GIVEN EXERCISE: Output the lines of the records below from the one containing "genus: Cirsium" through the one containing "family: Primulaceae", inclusive, reproducing them without any change.

Extracted records:

◆ ◆ ◆ ◆

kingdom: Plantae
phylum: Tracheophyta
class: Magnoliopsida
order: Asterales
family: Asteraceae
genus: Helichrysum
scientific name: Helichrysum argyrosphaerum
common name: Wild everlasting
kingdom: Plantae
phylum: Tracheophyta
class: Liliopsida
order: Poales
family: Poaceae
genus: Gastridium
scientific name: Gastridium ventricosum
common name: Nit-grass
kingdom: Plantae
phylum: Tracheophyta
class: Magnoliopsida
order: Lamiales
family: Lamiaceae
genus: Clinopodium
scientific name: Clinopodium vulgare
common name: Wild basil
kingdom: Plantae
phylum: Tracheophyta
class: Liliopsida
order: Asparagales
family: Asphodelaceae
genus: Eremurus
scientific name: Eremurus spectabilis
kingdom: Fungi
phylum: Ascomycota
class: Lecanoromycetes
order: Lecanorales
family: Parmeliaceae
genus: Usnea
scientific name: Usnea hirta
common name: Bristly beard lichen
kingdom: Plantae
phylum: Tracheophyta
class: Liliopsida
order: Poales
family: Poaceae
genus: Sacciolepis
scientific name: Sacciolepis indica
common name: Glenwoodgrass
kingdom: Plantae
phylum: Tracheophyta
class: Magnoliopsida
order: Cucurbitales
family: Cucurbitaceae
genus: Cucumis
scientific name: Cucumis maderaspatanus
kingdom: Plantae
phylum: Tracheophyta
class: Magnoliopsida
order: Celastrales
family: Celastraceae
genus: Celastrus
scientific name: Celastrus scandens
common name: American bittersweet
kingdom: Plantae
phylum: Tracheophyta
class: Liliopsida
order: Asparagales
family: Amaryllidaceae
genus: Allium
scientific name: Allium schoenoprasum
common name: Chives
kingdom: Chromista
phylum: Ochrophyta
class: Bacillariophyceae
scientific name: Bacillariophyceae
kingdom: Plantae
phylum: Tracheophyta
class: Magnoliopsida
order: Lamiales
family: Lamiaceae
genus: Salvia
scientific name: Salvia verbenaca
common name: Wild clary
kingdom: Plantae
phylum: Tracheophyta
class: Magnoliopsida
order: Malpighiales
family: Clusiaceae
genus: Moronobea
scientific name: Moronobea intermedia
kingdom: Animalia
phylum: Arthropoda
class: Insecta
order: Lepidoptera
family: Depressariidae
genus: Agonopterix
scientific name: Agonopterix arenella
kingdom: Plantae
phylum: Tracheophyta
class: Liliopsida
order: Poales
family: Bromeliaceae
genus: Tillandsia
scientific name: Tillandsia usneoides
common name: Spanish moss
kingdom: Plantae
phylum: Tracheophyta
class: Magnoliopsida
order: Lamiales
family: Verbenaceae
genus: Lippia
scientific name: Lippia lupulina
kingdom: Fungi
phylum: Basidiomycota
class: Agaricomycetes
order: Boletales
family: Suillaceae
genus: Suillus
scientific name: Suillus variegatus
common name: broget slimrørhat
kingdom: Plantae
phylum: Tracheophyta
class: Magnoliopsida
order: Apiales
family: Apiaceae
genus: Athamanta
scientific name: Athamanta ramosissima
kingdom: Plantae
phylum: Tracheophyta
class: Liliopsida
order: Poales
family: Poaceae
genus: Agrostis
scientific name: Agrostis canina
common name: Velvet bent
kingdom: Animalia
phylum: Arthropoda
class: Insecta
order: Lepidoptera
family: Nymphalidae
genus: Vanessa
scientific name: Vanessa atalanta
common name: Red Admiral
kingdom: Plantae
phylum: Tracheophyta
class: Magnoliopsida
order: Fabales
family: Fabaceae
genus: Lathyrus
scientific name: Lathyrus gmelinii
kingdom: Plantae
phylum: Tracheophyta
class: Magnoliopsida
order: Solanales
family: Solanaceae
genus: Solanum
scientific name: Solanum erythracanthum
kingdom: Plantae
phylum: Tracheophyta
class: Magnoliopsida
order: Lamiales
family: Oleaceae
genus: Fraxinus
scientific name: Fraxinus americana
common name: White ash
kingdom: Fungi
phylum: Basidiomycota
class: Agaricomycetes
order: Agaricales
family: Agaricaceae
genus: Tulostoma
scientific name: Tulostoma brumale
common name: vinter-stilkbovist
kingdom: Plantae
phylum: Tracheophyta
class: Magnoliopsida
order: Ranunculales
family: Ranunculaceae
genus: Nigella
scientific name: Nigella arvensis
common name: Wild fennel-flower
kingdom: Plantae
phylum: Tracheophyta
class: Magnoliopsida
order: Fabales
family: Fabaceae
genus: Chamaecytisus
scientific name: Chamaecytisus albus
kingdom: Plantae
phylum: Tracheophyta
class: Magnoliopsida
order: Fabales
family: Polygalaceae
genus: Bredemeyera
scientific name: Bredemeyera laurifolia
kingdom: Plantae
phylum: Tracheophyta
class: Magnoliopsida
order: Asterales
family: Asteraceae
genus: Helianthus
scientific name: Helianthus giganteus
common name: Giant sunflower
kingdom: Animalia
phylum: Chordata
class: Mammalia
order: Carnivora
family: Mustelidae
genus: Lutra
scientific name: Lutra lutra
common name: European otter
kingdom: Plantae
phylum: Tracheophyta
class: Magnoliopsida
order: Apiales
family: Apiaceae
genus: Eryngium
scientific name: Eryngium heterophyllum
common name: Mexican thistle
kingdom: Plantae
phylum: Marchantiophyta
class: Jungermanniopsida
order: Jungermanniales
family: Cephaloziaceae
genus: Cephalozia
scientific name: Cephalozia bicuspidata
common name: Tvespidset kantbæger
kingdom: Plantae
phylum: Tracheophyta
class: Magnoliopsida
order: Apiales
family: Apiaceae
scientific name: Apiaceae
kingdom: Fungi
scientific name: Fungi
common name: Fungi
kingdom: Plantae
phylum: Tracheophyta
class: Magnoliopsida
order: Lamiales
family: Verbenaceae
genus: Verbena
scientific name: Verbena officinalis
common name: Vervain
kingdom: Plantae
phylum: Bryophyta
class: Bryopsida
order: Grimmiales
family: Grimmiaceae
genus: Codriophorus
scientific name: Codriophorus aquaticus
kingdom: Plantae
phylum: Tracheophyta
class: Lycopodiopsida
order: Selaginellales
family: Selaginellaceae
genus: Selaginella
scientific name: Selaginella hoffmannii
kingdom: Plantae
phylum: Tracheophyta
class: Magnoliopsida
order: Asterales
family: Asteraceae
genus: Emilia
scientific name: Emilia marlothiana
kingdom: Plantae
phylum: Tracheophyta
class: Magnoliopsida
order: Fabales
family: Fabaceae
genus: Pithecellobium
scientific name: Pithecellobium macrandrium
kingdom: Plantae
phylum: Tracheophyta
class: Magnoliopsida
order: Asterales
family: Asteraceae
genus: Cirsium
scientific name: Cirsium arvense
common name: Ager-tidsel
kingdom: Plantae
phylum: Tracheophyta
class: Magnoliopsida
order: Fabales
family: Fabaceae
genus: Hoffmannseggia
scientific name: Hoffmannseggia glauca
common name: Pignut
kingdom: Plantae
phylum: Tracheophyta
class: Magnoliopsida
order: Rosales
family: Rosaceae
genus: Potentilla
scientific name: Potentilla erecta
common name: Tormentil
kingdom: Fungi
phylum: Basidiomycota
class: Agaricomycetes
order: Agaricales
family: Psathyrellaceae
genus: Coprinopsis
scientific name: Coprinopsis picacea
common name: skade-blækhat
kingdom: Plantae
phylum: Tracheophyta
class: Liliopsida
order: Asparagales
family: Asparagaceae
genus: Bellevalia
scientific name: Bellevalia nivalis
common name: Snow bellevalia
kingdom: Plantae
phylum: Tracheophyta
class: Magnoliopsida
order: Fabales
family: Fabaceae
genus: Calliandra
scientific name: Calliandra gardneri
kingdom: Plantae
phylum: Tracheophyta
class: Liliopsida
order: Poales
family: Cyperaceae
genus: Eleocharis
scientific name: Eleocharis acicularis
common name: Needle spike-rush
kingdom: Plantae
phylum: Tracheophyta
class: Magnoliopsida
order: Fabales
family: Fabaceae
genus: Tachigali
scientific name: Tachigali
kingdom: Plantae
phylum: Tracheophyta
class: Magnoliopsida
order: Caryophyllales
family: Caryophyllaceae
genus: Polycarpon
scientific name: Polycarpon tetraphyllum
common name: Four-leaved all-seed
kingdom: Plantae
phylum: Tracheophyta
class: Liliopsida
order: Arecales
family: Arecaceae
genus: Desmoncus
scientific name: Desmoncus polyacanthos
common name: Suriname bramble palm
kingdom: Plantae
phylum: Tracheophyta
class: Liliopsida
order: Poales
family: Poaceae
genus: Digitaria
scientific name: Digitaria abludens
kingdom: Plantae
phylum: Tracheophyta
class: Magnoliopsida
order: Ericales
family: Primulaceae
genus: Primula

◆ ◆ ◆ ◆

REPLY TO THE TASK:
genus: Cirsium
scientific name: Cirsium arvense
common name: Ager-tidsel
kingdom: Plantae
phylum: Tracheophyta
class: Magnoliopsida
order: Fabales
family: Fabaceae
genus: Hoffmannseggia
scientific name: Hoffmannseggia glauca
common name: Pignut
kingdom: Plantae
phylum: Tracheophyta
class: Magnoliopsida
order: Rosales
family: Rosaceae
genus: Potentilla
scientific name: Potentilla erecta
common name: Tormentil
kingdom: Fungi
phylum: Basidiomycota
class: Agaricomycetes
order: Agaricales
family: Psathyrellaceae
genus: Coprinopsis
scientific name: Coprinopsis picacea
common name: skade-blækhat
kingdom: Plantae
phylum: Tracheophyta
class: Liliopsida
order: Asparagales
family: Asparagaceae
genus: Bellevalia
scientific name: Bellevalia nivalis
common name: Snow bellevalia
kingdom: Plantae
phylum: Tracheophyta
class: Magnoliopsida
order: Fabales
family: Fabaceae
genus: Calliandra
scientific name: Calliandra gardneri
kingdom: Plantae
phylum: Tracheophyta
class: Liliopsida
order: Poales
family: Cyperaceae
genus: Eleocharis
scientific name: Eleocharis acicularis
common name: Needle spike-rush
kingdom: Plantae
phylum: Tracheophyta
class: Magnoliopsida
order: Fabales
family: Fabaceae
genus: Tachigali
scientific name: Tachigali
kingdom: Plantae
phylum: Tracheophyta
class: Magnoliopsida
order: Caryophyllales
family: Caryophyllaceae
genus: Polycarpon
scientific name: Polycarpon tetraphyllum
common name: Four-leaved all-seed
kingdom: Plantae
phylum: Tracheophyta
class: Liliopsida
order: Arecales
family: Arecaceae
genus: Desmoncus
scientific name: Desmoncus polyacanthos
common name: Suriname bramble palm
kingdom: Plantae
phylum: Tracheophyta
class: Liliopsida
order: Poales
family: Poaceae
genus: Digitaria
scientific name: Digitaria abludens
kingdom: Plantae
phylum: Tracheophyta
class: Magnoliopsida
order: Ericales
family: Primulaceae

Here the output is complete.